*** Opening of TEXT PASSAGE ***

Japanese printmaker (1911–1935)

Yoshio Fujimaki (藤牧義夫, Fujimaki Yoshio) (January 19, 1911 – disappeared September 2, 1935）was a Japanese printmaker who was part of the Sōsaku-hanga movement. He focused mainly on depicting the Shitamachi area of Tokyo during the 1930s, and is known for creating a long Hakubyō scroll print focusing on areas surrounding the Sumida River. Fujimaki became an obscure figure after his disappearance at the age of 24, but a 1978 exhibition renewed interest in his work.

== Career ==
Fujimaki was born in the village of Tatebayashi, which was incorporated into the eponymous city in 1954. His family were shizoku who served the Tatebayashi Han. After the Meiji Restoration, his father worked as an educator and served for a time as principal of an elementary school; he also painted and wrote calligraphy using the art name Sangaku (三岳). Fujimaki's mother and father died in his childhood; when he was the age of 2 and 13 respectively. After his father's death, the family started a daily goods store at their home. A neighbor of note at the time was Tenko Fujino, who lived two houses next to them.

Fujimaki showed talent in artwork during his elementary school days and surprised those around him. After moving to Tokyo in 1927, he became a disciple to a textile artist in Nihonbashi named Sota Sasaki, and while he was studying commercial designs, he developed a unique printing style influenced by German expressionism. His most significant artwork is the Sumidagawa Emaki (隅田川絵巻) a 4-part scroll that totals 60 meters in length. Fujimaki disappeared in Tokyo at the age of 24. His grave is located at Horinji at Asahi-cho, Tatebayashi. He was also a Kokuchūkai member, and left behind an artwork that depicted the religious group's headquarter titled Shinkoen (申孝園).

== Disappearance ==
After visiting fellow printmaker Tadashige Ono's home Fujimaki disappeared. Ono told his friends that Fujimaki suffered from poverty and sank in to the Sumida River, and on the pamphlet of the 1978 exhibition, Ono wrote that he told him that he canceled his room and entrusted him with two furoshiki wrappings before leaving. Ono's statement led to suspicions that he threw himself in to the Sumida River to commit suicide.

*** Close of TEXT PASSAGE ***

WHAT YOU HAVE TO DO:
Quote the passage about Yoshio Fujimaki word for word, starting at "Japanese printmaker (1911–1935)" and ending at "in his work.".

*** Opening of MATERIAL SHOWN ***

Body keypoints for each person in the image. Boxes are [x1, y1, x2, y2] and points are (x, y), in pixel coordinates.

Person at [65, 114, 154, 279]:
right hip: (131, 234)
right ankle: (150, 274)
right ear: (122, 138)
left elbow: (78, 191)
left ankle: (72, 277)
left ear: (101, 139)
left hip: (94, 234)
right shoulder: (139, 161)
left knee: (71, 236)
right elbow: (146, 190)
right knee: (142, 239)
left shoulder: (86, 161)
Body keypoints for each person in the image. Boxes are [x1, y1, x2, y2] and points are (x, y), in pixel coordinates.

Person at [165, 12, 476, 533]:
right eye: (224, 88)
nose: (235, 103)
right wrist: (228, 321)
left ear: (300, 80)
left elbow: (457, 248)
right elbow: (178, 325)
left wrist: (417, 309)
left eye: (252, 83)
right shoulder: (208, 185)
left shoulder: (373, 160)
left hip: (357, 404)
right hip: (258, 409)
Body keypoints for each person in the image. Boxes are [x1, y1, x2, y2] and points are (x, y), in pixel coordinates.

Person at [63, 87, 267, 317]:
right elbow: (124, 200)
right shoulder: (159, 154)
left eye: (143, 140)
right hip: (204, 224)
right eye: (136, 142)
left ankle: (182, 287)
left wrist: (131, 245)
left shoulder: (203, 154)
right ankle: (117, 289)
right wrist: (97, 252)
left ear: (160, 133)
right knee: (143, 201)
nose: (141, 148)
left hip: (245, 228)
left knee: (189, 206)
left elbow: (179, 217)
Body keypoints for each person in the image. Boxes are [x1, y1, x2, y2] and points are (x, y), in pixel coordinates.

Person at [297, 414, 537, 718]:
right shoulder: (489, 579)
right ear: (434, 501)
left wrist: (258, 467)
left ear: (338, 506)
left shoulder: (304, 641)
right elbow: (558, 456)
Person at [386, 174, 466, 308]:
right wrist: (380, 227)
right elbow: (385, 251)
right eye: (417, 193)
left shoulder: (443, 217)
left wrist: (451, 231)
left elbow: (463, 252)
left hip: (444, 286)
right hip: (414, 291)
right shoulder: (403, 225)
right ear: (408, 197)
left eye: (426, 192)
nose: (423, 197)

*** Close of MATERIAL SHOWN ***

WRITTEN ANSWER:
Japanese printmaker (1911–1935)

Yoshio Fujimaki (藤牧義夫, Fujimaki Yoshio) (January 19, 1911 – disappeared September 2, 1935）was a Japanese printmaker who was part of the Sōsaku-hanga movement. He focused mainly on depicting the Shitamachi area of Tokyo during the 1930s, and is known for creating a long Hakubyō scroll print focusing on areas surrounding the Sumida River. Fujimaki became an obscure figure after his disappearance at the age of 24, but a 1978 exhibition renewed interest in his work.